The external field exerts a force on the charge sheet. The field generated locally by the sheet itself obviously cannot exert a force (the sheet cannot exert a force on itself!). The force per unit area acting on the surface of the conductor always acts outward, and is given by

$$p = \sigma E_{\rm ext} = \frac{\sigma^2}{2 \epsilon_0}.$$ (629)

Thus, there is an electrostatic pressure acting on any charged conductor. This effect can be visualized by charging up soap bubbles: the additional electrostatic pressure eventually causes them to burst. The electrostatic pressure can also be written

$$p = \frac{\epsilon_0}{2} E^2,$$ (630)

where $E$ is the field strength immediately above the surface of the conductor. Note that, according to the above formula, the electrostatic pressure is equivalent to the energy density of the electric field immediately outside the conductor. This is not a coincidence. Suppose that the conductor expands by an average distance $dx$, due to the electrostatic pressure. The electric field is excluded from the region into which the conductor expands. The volume of this region $dV = A dx$, where $A$ is the surface area of the conductor. Thus, the energy of the electric field decreases by an amount $dE = U dV = (\epsilon_0/2) E^2 dV$, where $U$ is the energy density of the field. This decrease in energy can be ascribed to the work which the field does on the conductor in order to make it expand. This work is $dW = p A dx$, where $p$ is the force per unit area the field exerts on the conductor. Thus, $dE = dW$, from energy conservation, giving

$$p = \frac{\epsilon_0}{2} E^2.$$ (631)

This technique for calculating a force given an expression for the energy of a system as a function of some adjustable parameter is called the principle of virtual work, and is very useful.

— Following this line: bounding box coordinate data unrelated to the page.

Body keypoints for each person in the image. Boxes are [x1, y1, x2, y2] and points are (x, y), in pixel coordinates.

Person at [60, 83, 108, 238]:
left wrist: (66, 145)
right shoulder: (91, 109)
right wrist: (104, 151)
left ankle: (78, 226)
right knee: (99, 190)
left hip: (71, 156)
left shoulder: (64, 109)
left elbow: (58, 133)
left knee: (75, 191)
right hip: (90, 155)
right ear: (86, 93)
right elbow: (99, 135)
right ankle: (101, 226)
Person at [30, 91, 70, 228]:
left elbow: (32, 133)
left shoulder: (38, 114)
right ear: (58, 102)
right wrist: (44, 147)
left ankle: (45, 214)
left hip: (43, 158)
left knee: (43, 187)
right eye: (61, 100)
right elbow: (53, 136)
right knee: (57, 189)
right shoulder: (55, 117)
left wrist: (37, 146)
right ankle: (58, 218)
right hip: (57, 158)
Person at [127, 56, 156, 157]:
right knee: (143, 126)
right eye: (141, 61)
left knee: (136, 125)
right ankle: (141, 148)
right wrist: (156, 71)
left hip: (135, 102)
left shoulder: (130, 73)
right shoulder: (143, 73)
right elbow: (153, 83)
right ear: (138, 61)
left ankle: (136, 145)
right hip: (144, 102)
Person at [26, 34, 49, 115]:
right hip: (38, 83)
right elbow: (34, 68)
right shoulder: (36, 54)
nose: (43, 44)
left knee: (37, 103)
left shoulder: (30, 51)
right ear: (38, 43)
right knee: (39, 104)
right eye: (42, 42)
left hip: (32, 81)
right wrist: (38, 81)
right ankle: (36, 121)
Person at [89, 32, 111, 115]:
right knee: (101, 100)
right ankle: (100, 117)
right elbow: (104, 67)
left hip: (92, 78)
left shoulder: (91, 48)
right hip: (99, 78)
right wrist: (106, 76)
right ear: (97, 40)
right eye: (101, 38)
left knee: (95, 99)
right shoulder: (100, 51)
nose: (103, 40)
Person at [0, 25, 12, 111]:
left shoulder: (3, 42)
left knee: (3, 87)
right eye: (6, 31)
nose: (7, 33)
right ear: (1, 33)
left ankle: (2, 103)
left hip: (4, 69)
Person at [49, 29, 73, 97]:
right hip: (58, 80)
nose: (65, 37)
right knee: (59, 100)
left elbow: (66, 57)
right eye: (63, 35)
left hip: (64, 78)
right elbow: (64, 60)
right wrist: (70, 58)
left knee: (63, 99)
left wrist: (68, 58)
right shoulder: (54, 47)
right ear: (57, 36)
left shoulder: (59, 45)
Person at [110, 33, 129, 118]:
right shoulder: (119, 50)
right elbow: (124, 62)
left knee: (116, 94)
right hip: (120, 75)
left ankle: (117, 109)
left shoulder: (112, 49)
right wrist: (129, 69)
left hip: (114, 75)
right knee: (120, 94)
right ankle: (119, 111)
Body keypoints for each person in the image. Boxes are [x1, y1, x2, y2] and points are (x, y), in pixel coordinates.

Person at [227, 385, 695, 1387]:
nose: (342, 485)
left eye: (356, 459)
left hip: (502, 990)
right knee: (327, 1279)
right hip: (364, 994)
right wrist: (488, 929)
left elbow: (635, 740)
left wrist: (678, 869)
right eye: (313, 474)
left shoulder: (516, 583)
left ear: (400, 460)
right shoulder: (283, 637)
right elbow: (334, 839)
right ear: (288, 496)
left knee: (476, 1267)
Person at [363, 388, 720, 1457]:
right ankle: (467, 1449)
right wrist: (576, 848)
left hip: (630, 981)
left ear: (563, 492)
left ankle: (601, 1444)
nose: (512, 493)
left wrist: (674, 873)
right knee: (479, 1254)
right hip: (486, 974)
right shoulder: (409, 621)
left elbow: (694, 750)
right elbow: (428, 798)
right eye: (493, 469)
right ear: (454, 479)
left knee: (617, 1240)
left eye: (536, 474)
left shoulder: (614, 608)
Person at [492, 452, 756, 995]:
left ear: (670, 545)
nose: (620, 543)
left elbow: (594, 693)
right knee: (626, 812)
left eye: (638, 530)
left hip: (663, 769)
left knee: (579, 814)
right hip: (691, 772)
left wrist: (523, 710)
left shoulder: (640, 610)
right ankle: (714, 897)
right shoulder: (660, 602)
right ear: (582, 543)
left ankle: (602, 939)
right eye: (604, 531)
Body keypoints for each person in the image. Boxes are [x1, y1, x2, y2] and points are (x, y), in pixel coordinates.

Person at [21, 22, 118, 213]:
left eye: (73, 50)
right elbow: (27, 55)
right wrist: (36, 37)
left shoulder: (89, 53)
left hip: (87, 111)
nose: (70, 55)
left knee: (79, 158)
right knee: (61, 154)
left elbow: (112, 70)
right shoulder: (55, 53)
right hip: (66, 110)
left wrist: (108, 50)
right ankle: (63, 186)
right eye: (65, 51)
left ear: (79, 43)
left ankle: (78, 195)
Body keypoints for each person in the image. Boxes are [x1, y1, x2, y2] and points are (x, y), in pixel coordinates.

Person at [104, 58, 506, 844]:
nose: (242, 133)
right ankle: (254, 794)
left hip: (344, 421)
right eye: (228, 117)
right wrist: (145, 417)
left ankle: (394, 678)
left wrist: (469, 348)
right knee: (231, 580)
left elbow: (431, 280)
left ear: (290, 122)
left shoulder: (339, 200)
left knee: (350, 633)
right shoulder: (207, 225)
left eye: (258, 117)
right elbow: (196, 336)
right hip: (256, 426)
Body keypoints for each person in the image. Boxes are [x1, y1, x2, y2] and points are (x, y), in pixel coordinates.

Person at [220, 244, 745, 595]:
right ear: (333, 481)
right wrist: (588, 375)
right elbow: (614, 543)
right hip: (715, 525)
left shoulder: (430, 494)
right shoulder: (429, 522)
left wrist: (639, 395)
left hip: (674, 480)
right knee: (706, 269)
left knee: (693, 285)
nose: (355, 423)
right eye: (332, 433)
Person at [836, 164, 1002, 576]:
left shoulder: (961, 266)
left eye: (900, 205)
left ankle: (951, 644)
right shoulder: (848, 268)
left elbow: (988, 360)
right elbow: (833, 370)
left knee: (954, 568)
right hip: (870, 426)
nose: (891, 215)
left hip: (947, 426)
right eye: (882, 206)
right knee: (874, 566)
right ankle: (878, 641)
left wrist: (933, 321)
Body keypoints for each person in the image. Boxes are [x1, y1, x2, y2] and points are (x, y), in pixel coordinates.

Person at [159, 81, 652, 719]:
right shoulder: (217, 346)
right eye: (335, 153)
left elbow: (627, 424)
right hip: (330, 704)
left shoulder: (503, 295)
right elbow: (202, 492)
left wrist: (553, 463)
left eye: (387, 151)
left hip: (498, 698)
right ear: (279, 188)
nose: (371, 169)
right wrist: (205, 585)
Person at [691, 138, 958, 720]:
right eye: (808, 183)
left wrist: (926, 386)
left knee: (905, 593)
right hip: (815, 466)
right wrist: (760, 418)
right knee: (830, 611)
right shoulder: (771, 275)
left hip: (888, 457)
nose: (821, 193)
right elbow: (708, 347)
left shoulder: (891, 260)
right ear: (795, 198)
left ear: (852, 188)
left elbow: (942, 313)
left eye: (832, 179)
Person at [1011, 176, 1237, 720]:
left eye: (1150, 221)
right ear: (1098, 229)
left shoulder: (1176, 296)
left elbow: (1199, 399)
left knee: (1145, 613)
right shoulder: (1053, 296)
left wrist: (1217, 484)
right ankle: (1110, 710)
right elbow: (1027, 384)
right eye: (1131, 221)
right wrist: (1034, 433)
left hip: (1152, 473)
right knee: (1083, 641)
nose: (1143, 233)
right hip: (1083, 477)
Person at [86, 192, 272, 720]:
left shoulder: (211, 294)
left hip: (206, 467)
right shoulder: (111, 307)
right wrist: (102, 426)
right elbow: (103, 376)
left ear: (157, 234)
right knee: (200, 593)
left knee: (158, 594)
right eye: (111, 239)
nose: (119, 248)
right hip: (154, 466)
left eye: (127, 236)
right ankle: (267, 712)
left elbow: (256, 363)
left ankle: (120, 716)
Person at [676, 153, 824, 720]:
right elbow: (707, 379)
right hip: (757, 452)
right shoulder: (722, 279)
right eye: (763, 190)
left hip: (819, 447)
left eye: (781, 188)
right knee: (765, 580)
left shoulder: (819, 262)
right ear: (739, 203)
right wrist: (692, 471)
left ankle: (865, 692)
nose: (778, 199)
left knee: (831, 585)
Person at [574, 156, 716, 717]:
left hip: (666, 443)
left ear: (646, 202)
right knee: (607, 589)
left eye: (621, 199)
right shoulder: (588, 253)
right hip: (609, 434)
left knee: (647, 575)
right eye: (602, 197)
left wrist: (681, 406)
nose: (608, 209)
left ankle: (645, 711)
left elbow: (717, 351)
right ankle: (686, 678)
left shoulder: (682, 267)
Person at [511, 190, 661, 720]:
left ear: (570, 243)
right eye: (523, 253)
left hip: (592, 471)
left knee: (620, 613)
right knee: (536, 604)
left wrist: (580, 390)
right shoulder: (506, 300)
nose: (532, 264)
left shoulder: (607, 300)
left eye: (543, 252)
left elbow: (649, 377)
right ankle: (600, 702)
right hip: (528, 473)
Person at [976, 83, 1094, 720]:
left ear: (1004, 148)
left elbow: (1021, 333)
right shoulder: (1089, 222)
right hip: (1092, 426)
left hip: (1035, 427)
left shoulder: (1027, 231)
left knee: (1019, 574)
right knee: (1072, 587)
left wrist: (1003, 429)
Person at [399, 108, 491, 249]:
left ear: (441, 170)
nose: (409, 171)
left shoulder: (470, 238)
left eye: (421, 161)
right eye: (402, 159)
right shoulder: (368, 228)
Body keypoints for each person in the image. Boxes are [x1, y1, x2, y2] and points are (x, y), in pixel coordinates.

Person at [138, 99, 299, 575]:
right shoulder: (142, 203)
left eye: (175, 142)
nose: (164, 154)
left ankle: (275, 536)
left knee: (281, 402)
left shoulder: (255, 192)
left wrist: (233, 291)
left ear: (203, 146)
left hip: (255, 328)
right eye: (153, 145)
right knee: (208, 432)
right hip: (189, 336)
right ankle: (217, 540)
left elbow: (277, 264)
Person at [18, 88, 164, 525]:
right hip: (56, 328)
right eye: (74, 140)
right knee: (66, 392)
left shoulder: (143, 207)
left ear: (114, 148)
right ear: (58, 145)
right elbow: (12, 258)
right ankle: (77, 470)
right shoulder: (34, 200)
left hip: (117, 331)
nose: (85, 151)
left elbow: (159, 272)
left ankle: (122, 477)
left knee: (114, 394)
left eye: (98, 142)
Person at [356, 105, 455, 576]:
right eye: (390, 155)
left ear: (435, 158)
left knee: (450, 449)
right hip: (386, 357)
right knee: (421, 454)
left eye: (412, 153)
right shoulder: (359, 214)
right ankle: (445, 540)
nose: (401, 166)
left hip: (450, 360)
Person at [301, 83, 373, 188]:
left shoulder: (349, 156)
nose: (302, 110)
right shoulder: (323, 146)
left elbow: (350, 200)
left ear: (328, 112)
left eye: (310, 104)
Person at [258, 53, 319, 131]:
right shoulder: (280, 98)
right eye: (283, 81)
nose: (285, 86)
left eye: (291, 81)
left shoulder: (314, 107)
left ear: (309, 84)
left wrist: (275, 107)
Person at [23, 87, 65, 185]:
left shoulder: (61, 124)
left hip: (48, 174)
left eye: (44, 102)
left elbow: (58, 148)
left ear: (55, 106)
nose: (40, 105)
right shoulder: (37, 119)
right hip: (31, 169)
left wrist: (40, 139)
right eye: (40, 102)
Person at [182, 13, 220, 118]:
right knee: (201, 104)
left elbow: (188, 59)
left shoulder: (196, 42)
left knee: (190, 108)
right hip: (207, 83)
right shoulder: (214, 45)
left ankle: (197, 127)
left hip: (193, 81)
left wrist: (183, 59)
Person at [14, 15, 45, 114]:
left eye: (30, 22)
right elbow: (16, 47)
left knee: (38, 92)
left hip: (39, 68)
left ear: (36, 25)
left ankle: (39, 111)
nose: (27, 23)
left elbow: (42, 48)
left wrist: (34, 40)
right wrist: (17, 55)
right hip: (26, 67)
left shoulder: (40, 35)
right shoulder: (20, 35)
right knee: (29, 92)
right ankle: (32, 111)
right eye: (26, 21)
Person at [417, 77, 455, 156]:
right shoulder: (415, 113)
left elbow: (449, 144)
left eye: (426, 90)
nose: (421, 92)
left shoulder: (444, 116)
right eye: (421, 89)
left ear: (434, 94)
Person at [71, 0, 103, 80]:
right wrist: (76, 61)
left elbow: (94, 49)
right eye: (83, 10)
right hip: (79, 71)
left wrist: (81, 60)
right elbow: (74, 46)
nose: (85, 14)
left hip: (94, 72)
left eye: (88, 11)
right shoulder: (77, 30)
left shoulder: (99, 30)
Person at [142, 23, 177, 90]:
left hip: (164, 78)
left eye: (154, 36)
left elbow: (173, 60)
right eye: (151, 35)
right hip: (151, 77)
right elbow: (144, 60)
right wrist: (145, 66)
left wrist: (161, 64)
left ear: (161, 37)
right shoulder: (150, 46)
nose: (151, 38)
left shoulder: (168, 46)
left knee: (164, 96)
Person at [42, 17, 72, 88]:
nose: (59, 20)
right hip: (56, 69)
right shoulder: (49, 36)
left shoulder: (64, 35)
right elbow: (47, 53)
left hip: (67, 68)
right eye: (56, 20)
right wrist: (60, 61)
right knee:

We have seen that an electric field is excluded from the inside of the conductor, but not from the outside, giving rise to a net outward force. We can account for this by saying that the field exerts a negative pressure $(\epsilon_0/2) E^2$ on the conductor. We know that if we evacuate a metal can then the pressure difference between the inside and the outside eventually causes it to implode. Likewise, if we place the can in a strong electric field then the pressure difference between the inside and the outside will eventually cause it to explode. How big a field do we need before the electrostatic pressure difference is the same as that obtained by evacuating the can? In other words, what field exerts a negative pressure of one atmosphere (i.e., $10^5$ newtons per meter squared) on conductors? The answer is a field of strength $E\sim 10^8$ volts per meter. Fortunately, this is a rather large field, so there is no danger of your car exploding when you turn on the stereo!